* SOURCE RECORDS:

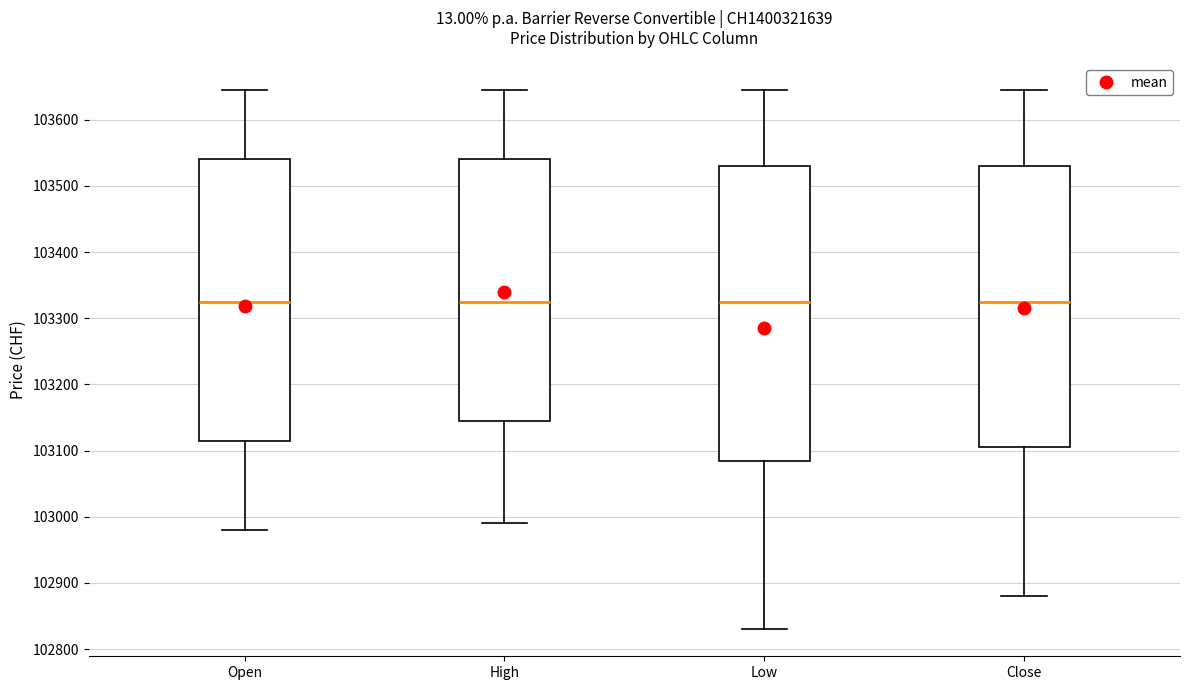

Reading left to right, transcribe this box plot: for each box, give where its median line is, the range the box spans, and where its two whiskers end, as read against the y-axis. The values are not printed on the chart, so give them approximately, as read against the axis.

Open: median 103330, box 103120 to 103540, whiskers 102980 to 103650
High: median 103330, box 103150 to 103540, whiskers 102990 to 103650
Low: median 103330, box 103090 to 103530, whiskers 102830 to 103650
Close: median 103330, box 103110 to 103530, whiskers 102880 to 103650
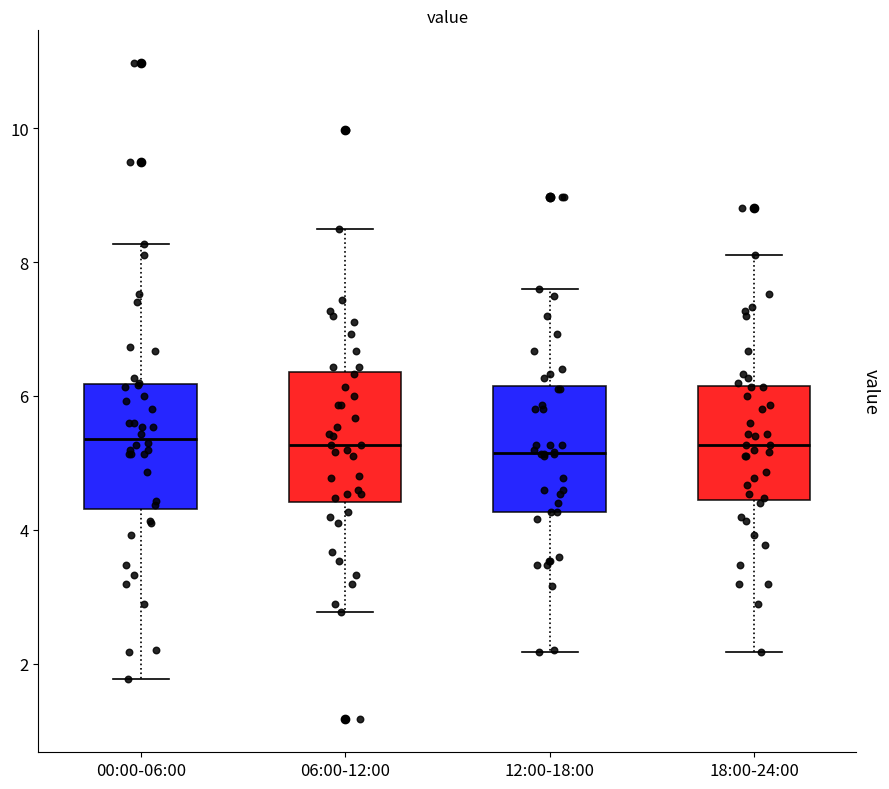

Where is the lower edge of the box for 00:00-06:00 on the y-axis? The values are not printed on the chart, so give them approximately, as read against the axis.

4.4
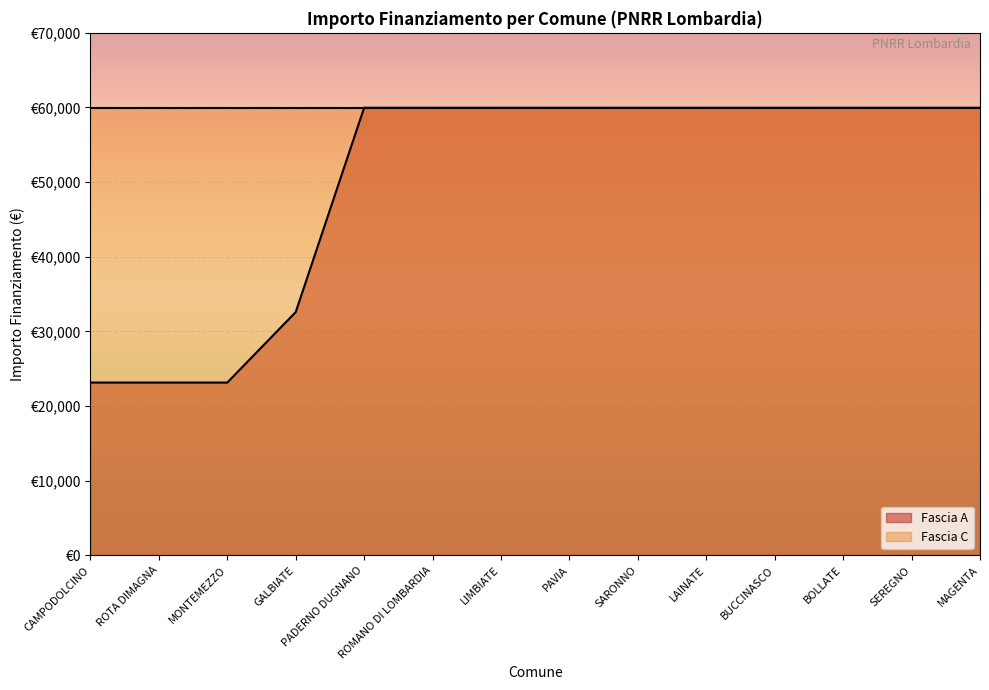

List the labels in order of value, smallest first.

CAMPODOLCINO, ROTA DIMAGNA, MONTEMEZZO, GALBIATE, PADERNO DUGNANO, ROMANO DI LOMBARDIA, LIMBIATE, PAVIA, SARONNO, LAINATE, BUCCINASCO, BOLLATE, SEREGNO, MAGENTA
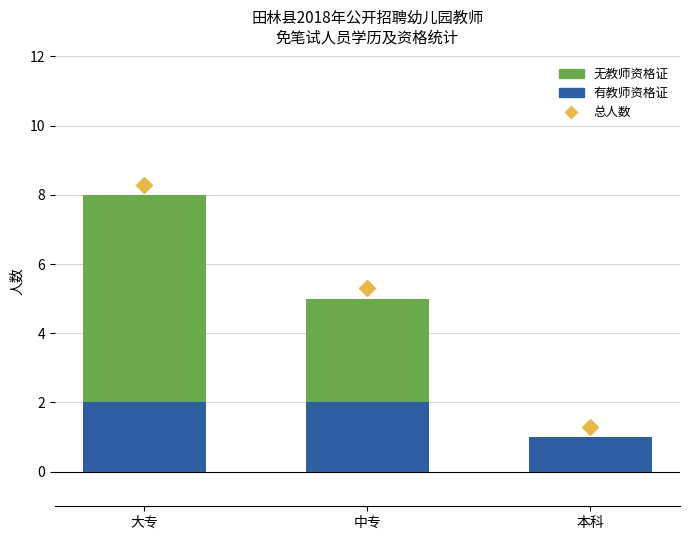

What is the total value across all series at 大专?

8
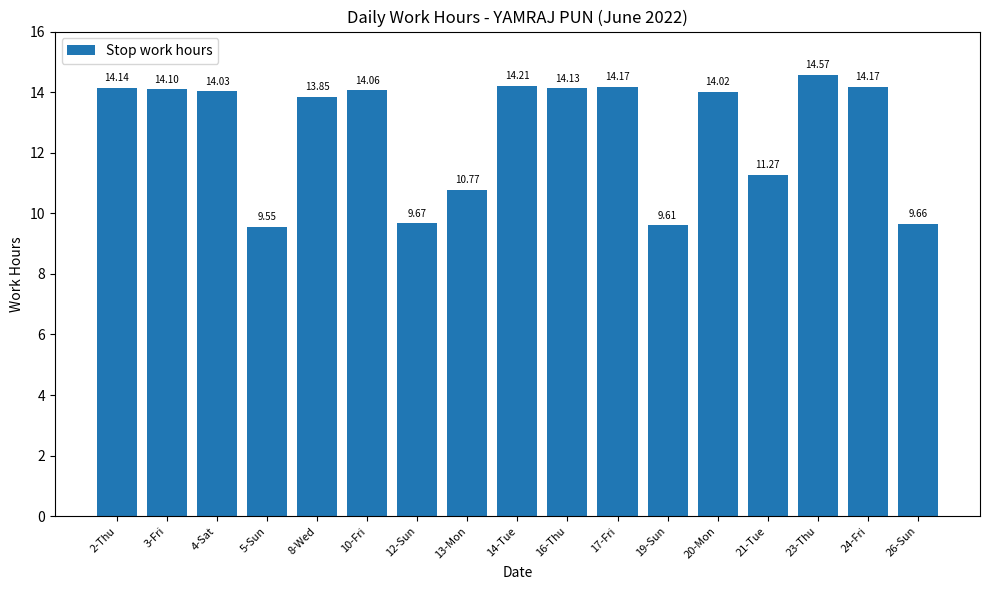

Where is the data nearest to the value 12?

21-Tue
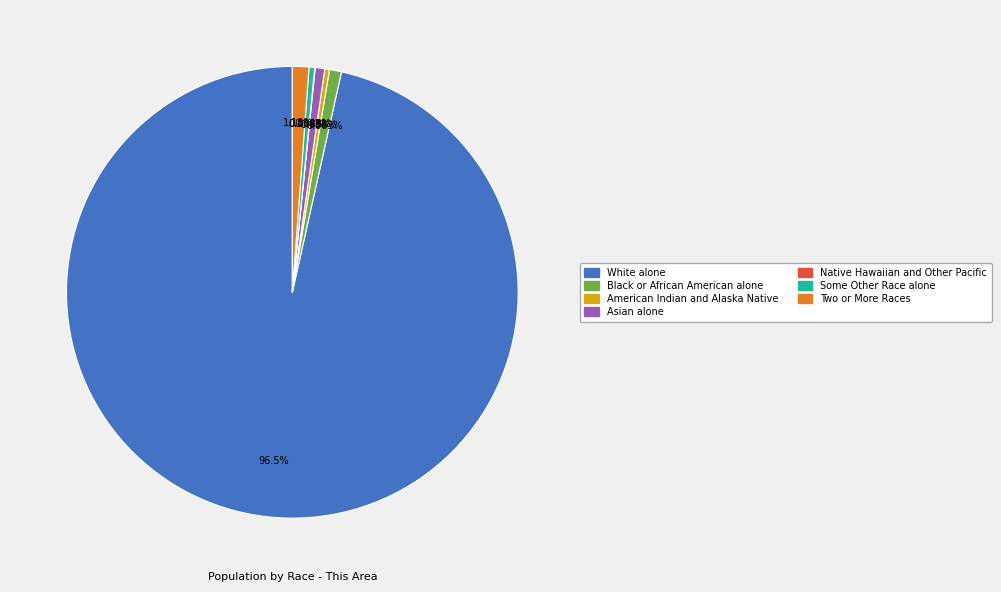

Combined, what portion of the pie is Asian alone and American Indian and Alaska Native?

1.0%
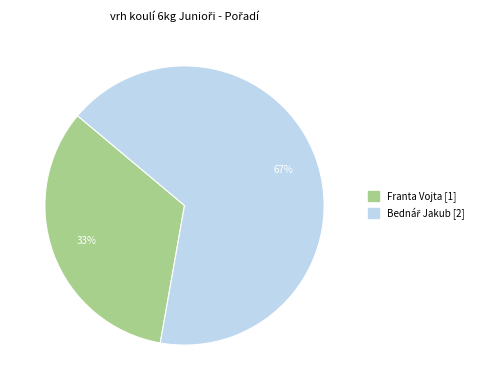

To the nearest percent, what percentage of the pie is Franta Vojta?

33%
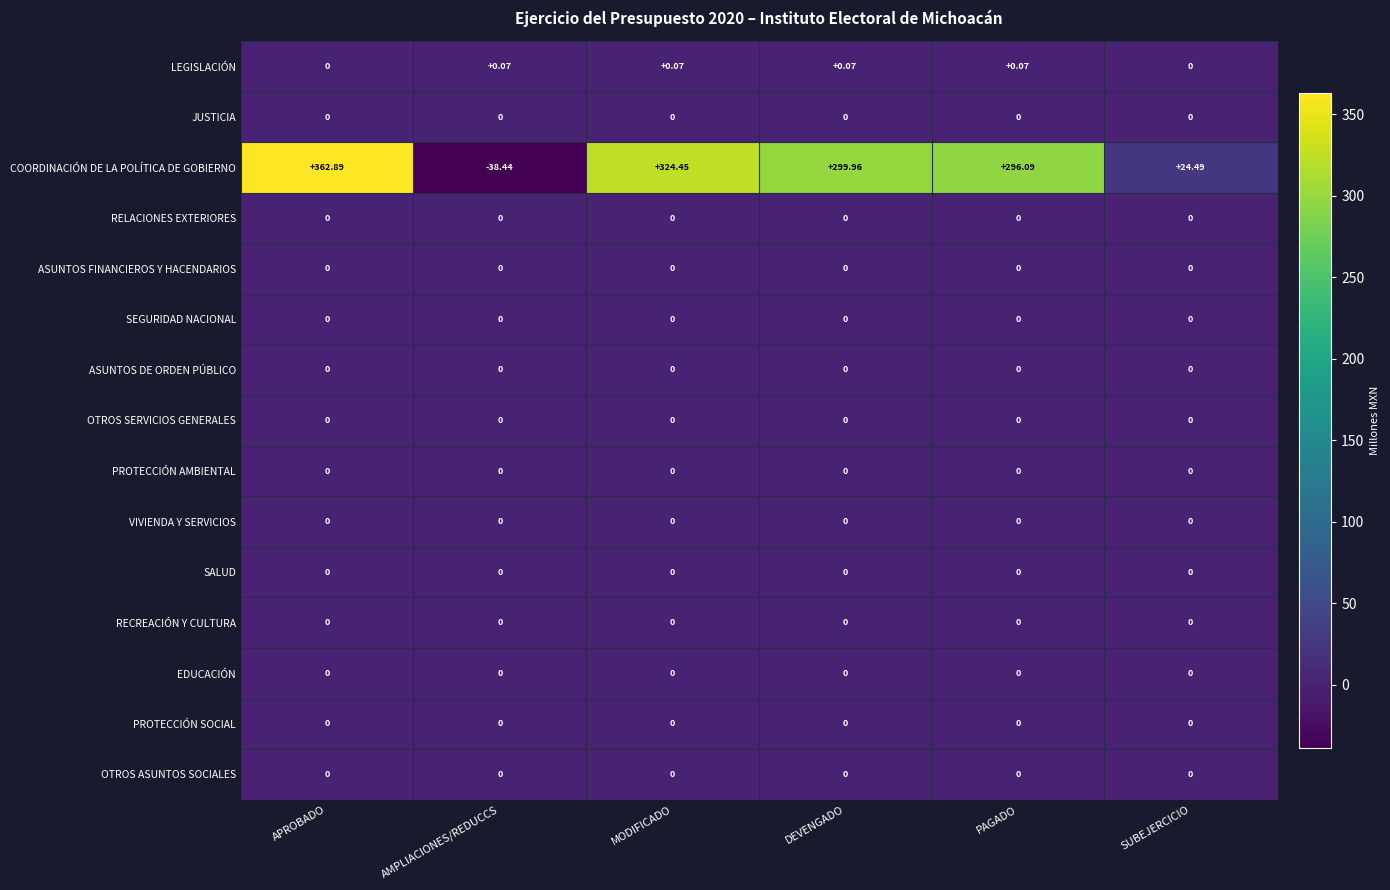

At which category does the chart reach its peak across all series?

APROBADO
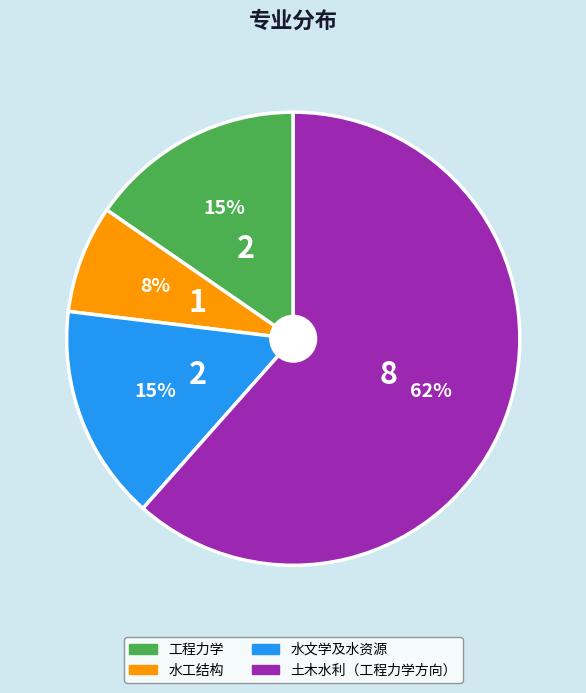

What is the ratio of the value at 工程力学 to the value at 水文学及水资源?

1.0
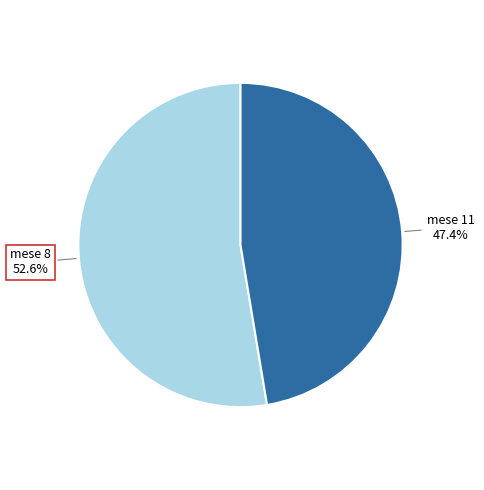

Combined, do mese 11 and mese 8 account for over 50%?

Yes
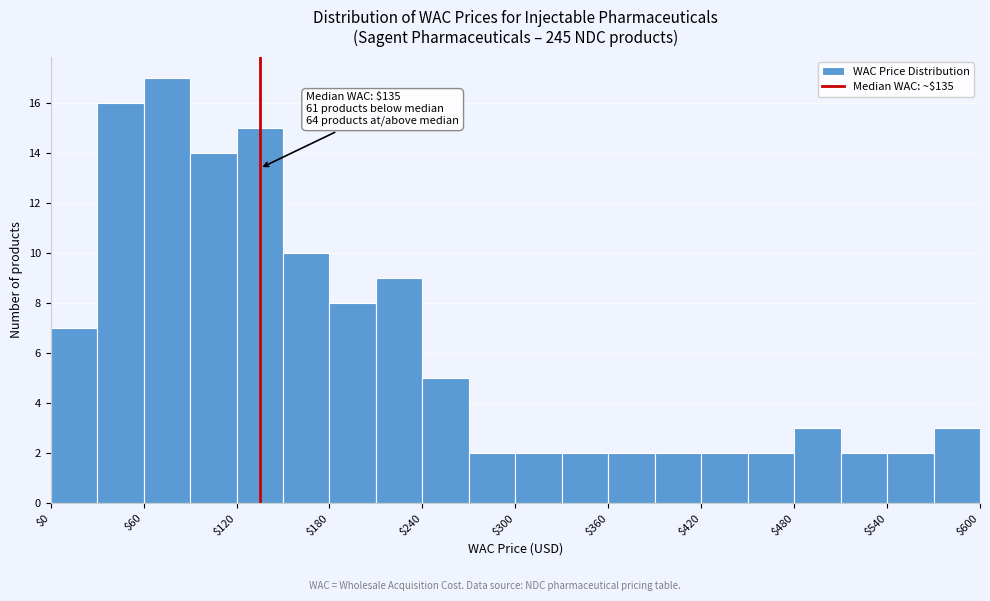

Read against the x-axis, roughly where is the centre of the tallest bar?

80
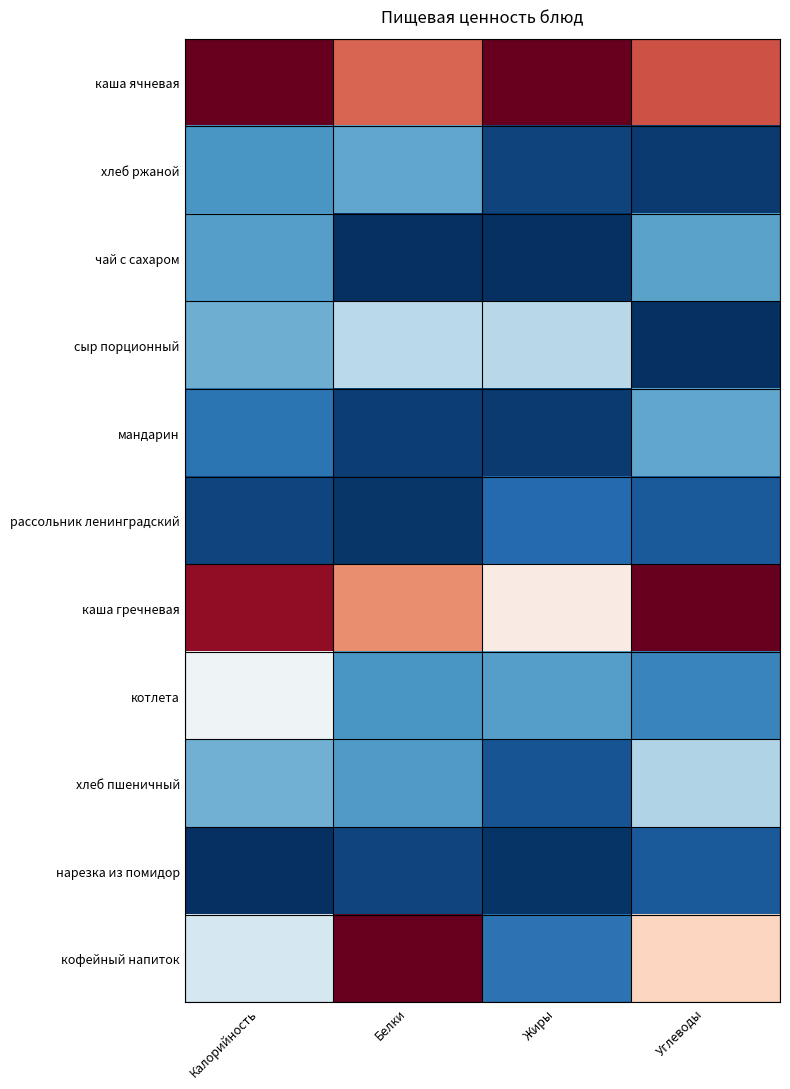

Reading left to right, list all the values displayed in this chart.

каша ячневая: Калорийность=1.0	Белки=0.8	Жиры=1.0	Углеводы=0.8
хлеб ржаной: Калорийность=0.2	Белки=0.2	Жиры=0.0	Углеводы=0.0
чай с сахаром: Калорийность=0.2	Белки=0.0	Жиры=0.0	Углеводы=0.2
сыр порционный: Калорийность=0.3	Белки=0.4	Жиры=0.4	Углеводы=0.0
мандарин: Калорийность=0.1	Белки=0.0	Жиры=0.0	Углеводы=0.2
рассольник ленинградский: Калорийность=0.0	Белки=0.0	Жиры=0.1	Углеводы=0.1
каша гречневая: Калорийность=0.9	Белки=0.7	Жиры=0.5	Углеводы=1.0
котлета: Калорийность=0.5	Белки=0.2	Жиры=0.2	Углеводы=0.2
хлеб пшеничный: Калорийность=0.3	Белки=0.2	Жиры=0.1	Углеводы=0.4
нарезка из помидор: Калорийность=0.0	Белки=0.0	Жиры=0.0	Углеводы=0.1
кофейный напиток: Калорийность=0.4	Белки=1.0	Жиры=0.1	Углеводы=0.6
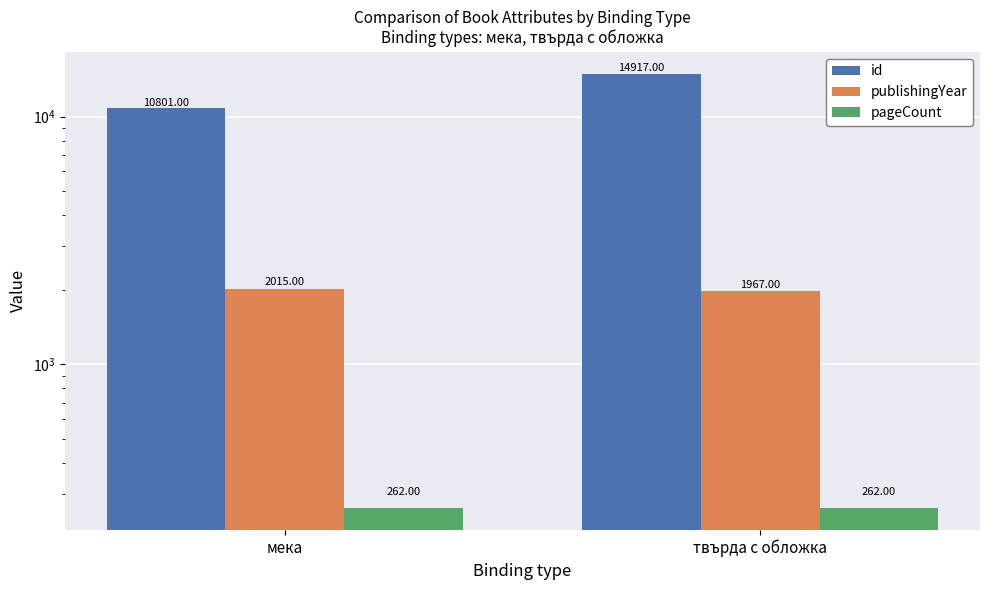

What is the sum of the pageCount values at твърда с обложка and мека?

524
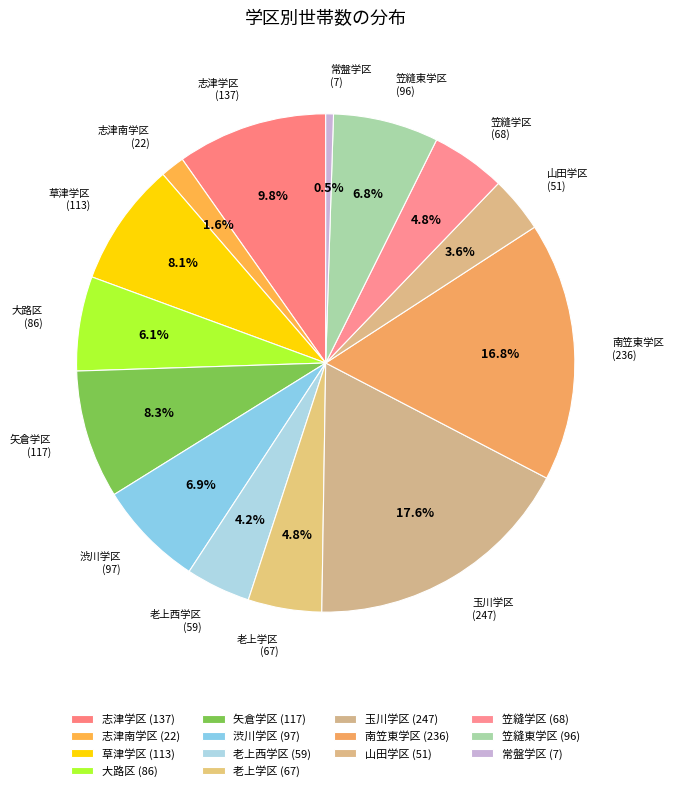

How many slices are in this pie chart?

14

* TASK TO COMPLETE: Rewrite all of the records above, renaming "y-axis" to "vertical axis" everywhere and leaving everything else unchanged. Omit the pictures from your answer.

* REPLY TO THE EXERCISE:
Reading left to right, transcribe this box plot: for each box, give where its median line is, the range the box spans, and where its two whiskers end, as read against the vertical axis. The values are not printed on the chart, so give them approximately, as read against the axis.

Open: median 103330, box 103120 to 103540, whiskers 102980 to 103650
High: median 103330, box 103150 to 103540, whiskers 102990 to 103650
Low: median 103330, box 103090 to 103530, whiskers 102830 to 103650
Close: median 103330, box 103110 to 103530, whiskers 102880 to 103650

Where is the lower edge of the box for 00:00-06:00 on the vertical axis? The values are not printed on the chart, so give them approximately, as read against the axis.

4.4

List the labels in order of value, smallest first.

CAMPODOLCINO, ROTA DIMAGNA, MONTEMEZZO, GALBIATE, PADERNO DUGNANO, ROMANO DI LOMBARDIA, LIMBIATE, PAVIA, SARONNO, LAINATE, BUCCINASCO, BOLLATE, SEREGNO, MAGENTA

What is the total value across all series at 大专?

8

Where is the data nearest to the value 12?

21-Tue

Combined, what portion of the pie is Asian alone and American Indian and Alaska Native?

1.0%

To the nearest percent, what percentage of the pie is Franta Vojta?

33%

At which category does the chart reach its peak across all series?

APROBADO

What is the ratio of the value at 工程力学 to the value at 水文学及水资源?

1.0

Combined, do mese 11 and mese 8 account for over 50%?

Yes

Read against the x-axis, roughly where is the centre of the tallest bar?

80

Reading left to right, list all the values displayed in this chart.

каша ячневая: Калорийность=1.0	Белки=0.8	Жиры=1.0	Углеводы=0.8
хлеб ржаной: Калорийность=0.2	Белки=0.2	Жиры=0.0	Углеводы=0.0
чай с сахаром: Калорийность=0.2	Белки=0.0	Жиры=0.0	Углеводы=0.2
сыр порционный: Калорийность=0.3	Белки=0.4	Жиры=0.4	Углеводы=0.0
мандарин: Калорийность=0.1	Белки=0.0	Жиры=0.0	Углеводы=0.2
рассольник ленинградский: Калорийность=0.0	Белки=0.0	Жиры=0.1	Углеводы=0.1
каша гречневая: Калорийность=0.9	Белки=0.7	Жиры=0.5	Углеводы=1.0
котлета: Калорийность=0.5	Белки=0.2	Жиры=0.2	Углеводы=0.2
хлеб пшеничный: Калорийность=0.3	Белки=0.2	Жиры=0.1	Углеводы=0.4
нарезка из помидор: Калорийность=0.0	Белки=0.0	Жиры=0.0	Углеводы=0.1
кофейный напиток: Калорийность=0.4	Белки=1.0	Жиры=0.1	Углеводы=0.6

What is the sum of the pageCount values at твърда с обложка and мека?

524

How many slices are in this pie chart?

14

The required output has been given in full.